___ Excerpted text ___

In Week 6, the Federals led the Arizona Wranglers 21–16, only to have a potential game-sealing drive stall on the Wranglers′ 2-yard-line. The Wranglers' first play from scrimmage after that was a 98-yard touchdown pass – the longest in USFL history.

The Federals saved their best game for last in the 1983 season, playing at home against the Philadelphia Stars. The Stars, who entered the game with a record of 15–2, were a dominant team who had crushed Washington 34–3 earlier in the season. At first, it seemed like it was going to be another blow-out loss for the Federals, who entered the game with a record of 3–14. The Stars, led by all-league quarterback Chuck Fusina, built a 14–0 lead in the first half, but McQuilken hit Stan Rome with a 19-yard touchdown pass to cut Philadelphia's lead to 14–6 at halftime. In the second half, Federals rookie linebacker Mike Corvino helped stop two late Stars drives with a sack and an interception. Former New York Giants running back Billy Taylor got in on the scoring for Washington with a six-yard run in the third quarter, and the Federals added two points on the conversation. McQuilken scored his first touchdown as a pro with a one-yard run for the go-ahead score in the fourth quarter. Lane had his best day ever as a professional, catching 17 passes for 170 yards, and the Federals shocked the league by defeating the Stars 21–14.

The Federals finished with a record of 4–14, in last place in the USFL's Atlantic Division and tied with the Arizona Wranglers – against whom they finished 1–1–0 for the year – for the worst record in the league. The only USFL all-star on the team was reserve running back Eric Robinson, whose kickoff return for touchdown vs. the Tampa Bay Bandits at RFK Stadium was the only kickoff return for a touchdown in the USFL in 1983.

___ Listed entries ___

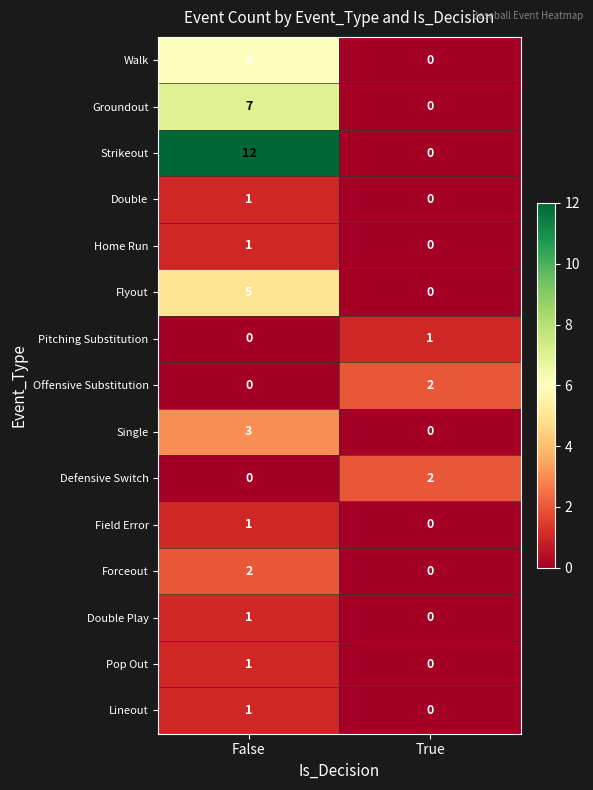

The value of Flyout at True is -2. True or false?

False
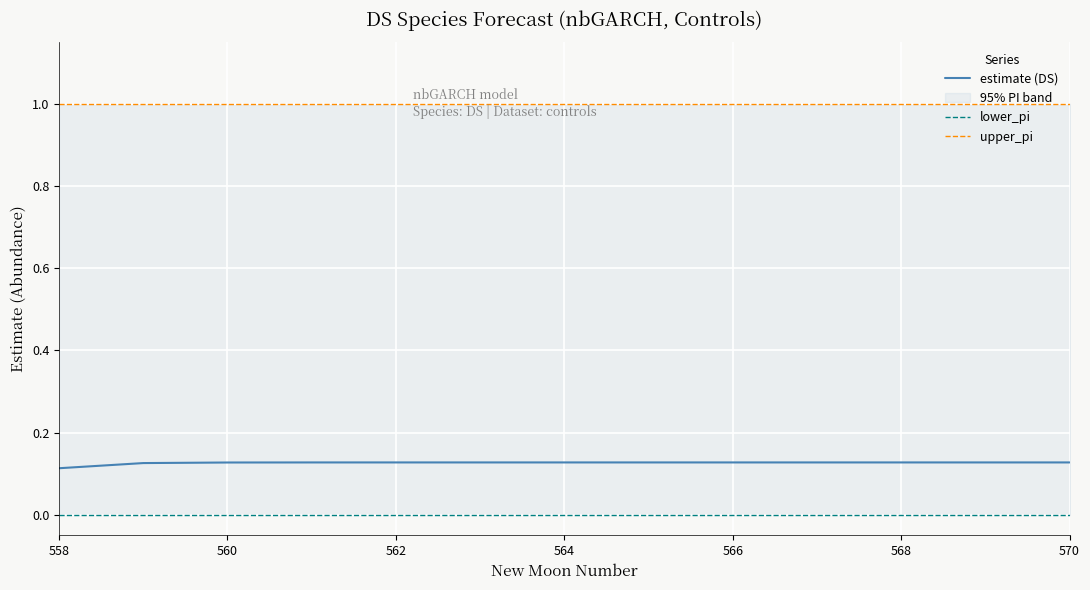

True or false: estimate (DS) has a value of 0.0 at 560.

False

___
___ Listed entries ___

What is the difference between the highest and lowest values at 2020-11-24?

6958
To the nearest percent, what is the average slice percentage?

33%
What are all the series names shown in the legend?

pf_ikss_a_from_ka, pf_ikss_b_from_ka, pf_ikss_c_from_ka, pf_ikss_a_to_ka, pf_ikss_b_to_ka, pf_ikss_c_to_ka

___

Task 1 -
Answer these three questions from the Federals text, each on its own line:
(a) How long was the Wranglers' touchdown pass in Week 6?
(b) What record did the Stars bring into the season's last game?
(c) What record did the Federals finish with?
Task 2 - Please duplicate the part of the Federals text that opens with the words containing "The Federals finished" and closes with "USFL in 1983.".
Task 3 - Go on with the Federals text, starting after its last sentence.

Task output 1 -
(a) 98 yards
(b) 15–2
(c) 4–14

Task output 2 -
The Federals finished with a record of 4–14, in last place in the USFL's Atlantic Division and tied with the Arizona Wranglers – against whom they finished 1–1–0 for the year – for the worst record in the league. The only USFL all-star on the team was reserve running back Eric Robinson, whose kickoff return for touchdown vs. the Tampa Bay Bandits at RFK Stadium was the only kickoff return for a touchdown in the USFL in 1983.

Task output 3 -
Despite initial fears at the season's start that they had little going for them other than James – who rushed for 823 yards during the season – the Federals were far more competitive in 1983 than their 4–14 record indicated. Eight of their losses were by a touchdown or less. They had a fair amount of offensive talent and skill players with comparatively good depth, and they finished the season third in the league in passing attempts. The Federals had pulled off an upset win over the Atlantic Division champion Philadelphia Stars to complete the season and had defeated both teams – Philadelphia and Michigan – who played in the 1983 USFL championship game. In spite of a tremendous number of on-field mistakes, the Federals might have been almost a .500 team – and perhaps even a 12–6 team – with just a few lucky breaks. The Federals had started the season 1–13, but they had a strong finish going 3–1 in the last four games, and it appeared that the Federals had finally learned how to turn a close game into a win. The franchise had grounds for optimism as it considered its prospects for its second season in 1984.

The Federals' marketing efforts were crippled by the Redskins' Super Bowl victory only 36 days before the Federals′ first game. Washington-area fans largely viewed the Federals with indifference, and the Federals averaged only 13,800 fans per game in 1983 in a 56,000-seat stadium. Revenue from ticket sales amounted to no more than a third of the $2.6 million projected before the season. Even after taking on several investors who had initially tried to get a USFL franchise for Cleveland, the Federals were still starved for capital. Years later, Bernhard said that he had seriously underestimated the expenses associated with pro football.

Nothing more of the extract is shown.